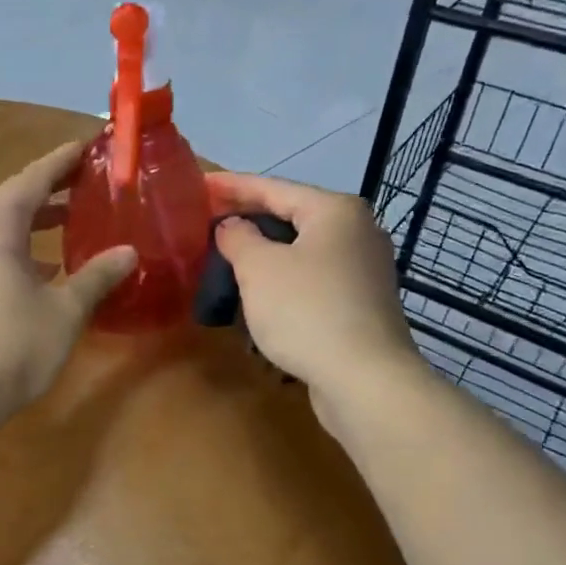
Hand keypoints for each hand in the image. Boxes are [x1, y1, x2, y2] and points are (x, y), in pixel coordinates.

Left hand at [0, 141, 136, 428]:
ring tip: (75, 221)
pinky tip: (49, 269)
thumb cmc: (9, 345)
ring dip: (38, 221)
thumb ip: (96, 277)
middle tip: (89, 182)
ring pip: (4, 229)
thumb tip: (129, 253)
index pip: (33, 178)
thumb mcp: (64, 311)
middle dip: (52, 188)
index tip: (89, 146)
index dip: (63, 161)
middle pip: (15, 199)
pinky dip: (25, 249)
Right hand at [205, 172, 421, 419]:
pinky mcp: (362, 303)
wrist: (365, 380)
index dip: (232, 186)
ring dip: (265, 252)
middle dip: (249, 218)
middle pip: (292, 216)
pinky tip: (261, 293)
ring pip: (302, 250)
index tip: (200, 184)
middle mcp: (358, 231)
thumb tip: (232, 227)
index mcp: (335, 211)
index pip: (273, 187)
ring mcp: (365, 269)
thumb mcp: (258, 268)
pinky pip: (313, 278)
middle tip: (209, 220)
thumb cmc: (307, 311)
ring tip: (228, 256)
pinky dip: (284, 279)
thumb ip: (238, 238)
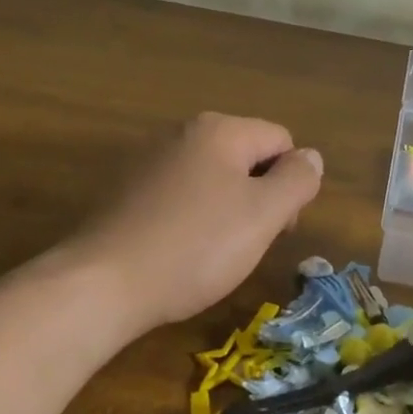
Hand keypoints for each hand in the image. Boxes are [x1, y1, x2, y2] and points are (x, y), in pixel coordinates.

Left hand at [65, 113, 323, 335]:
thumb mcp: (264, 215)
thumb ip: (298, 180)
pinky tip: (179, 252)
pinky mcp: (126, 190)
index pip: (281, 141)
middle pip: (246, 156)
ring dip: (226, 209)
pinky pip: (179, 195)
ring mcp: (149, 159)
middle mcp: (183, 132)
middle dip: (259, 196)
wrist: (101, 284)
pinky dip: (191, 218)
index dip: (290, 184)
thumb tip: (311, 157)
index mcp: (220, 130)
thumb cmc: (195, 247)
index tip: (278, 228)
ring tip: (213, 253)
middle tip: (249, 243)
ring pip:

○ ○ ○ ○ ○ ○ ○

| Your instructions |
What you return should match the entries word for word, pictures aside.

| Final answer |
Hand keypoints for each hand in the image. Boxes are [x1, y1, x2, y2] and points are (x, y), in pixel coordinates.

Left hand at [0, 141, 136, 428]:
ring tip: (75, 221)
pinky tip: (49, 269)
thumb cmc: (9, 345)
ring dip: (38, 221)
thumb ip: (96, 277)
middle tip: (89, 182)
ring pip: (4, 229)
thumb tip: (129, 253)
index pip: (33, 178)
thumb mcp: (64, 311)
middle dip: (52, 188)
index tip: (89, 146)
index dip: (63, 161)
middle pip: (15, 199)
pinky dip: (25, 249)
Right hand at [205, 172, 421, 419]:
pinky mcp: (362, 303)
wrist: (365, 380)
index dip: (232, 186)
ring dip: (265, 252)
middle dip: (249, 218)
middle pip: (292, 216)
pinky tip: (261, 293)
ring pip: (302, 250)
index tip: (200, 184)
middle mcp: (358, 231)
thumb tip: (232, 227)
index mcp: (335, 211)
index pip: (273, 187)
ring mcp: (365, 269)
thumb mcp: (258, 268)
pinky pip: (313, 278)
middle tip: (209, 220)
thumb cmc: (307, 311)
ring tip: (228, 256)
pinky dip: (284, 279)
thumb ip: (238, 238)
Hand keypoints for each hand in the image. Boxes are [x1, y1, x2, y2] and points are (x, y), in pixel coordinates.

Left hand at [65, 113, 323, 335]:
thumb mcp: (264, 215)
thumb ip: (298, 180)
pinky tip: (179, 252)
pinky mcp: (126, 190)
index pip: (281, 141)
middle pip: (246, 156)
ring dip: (226, 209)
pinky pip: (179, 195)
ring mcp: (149, 159)
middle mcp: (183, 132)
middle dip: (259, 196)
wrist: (101, 284)
pinky dip: (191, 218)
index dip: (290, 184)
thumb tip: (311, 157)
index mcp: (220, 130)
thumb cmc: (195, 247)
index tip: (278, 228)
ring tip: (213, 253)
middle tip: (249, 243)
ring pip:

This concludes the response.